- Task objective:
Reproduce the lines starting at "Testimonies" and ending at "service on Sunday 23rd April at 7pm.", changing "service" to "meeting" and leaving everything else as it is.

- Extracted material:

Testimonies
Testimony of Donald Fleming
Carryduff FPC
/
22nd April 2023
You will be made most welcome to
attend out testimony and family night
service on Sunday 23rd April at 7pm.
* * *
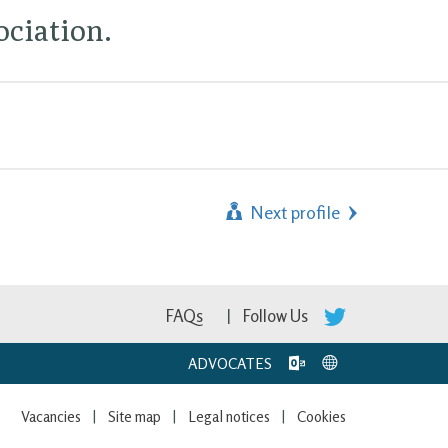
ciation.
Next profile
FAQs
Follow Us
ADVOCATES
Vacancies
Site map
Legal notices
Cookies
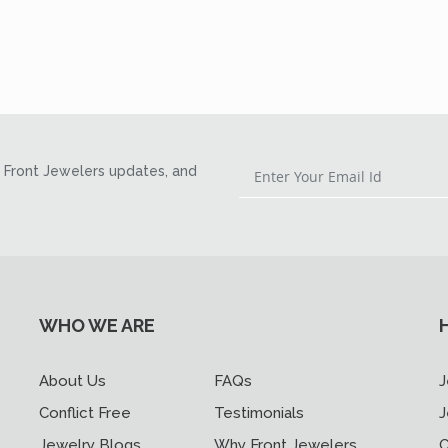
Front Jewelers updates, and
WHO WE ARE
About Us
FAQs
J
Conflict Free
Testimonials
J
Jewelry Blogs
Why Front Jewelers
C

- Written solution:
Testimonies
Testimony of Donald Fleming
Carryduff FPC
/
22nd April 2023
You will be made most welcome to
attend out testimony and family night
meeting on Sunday 23rd April at 7pm.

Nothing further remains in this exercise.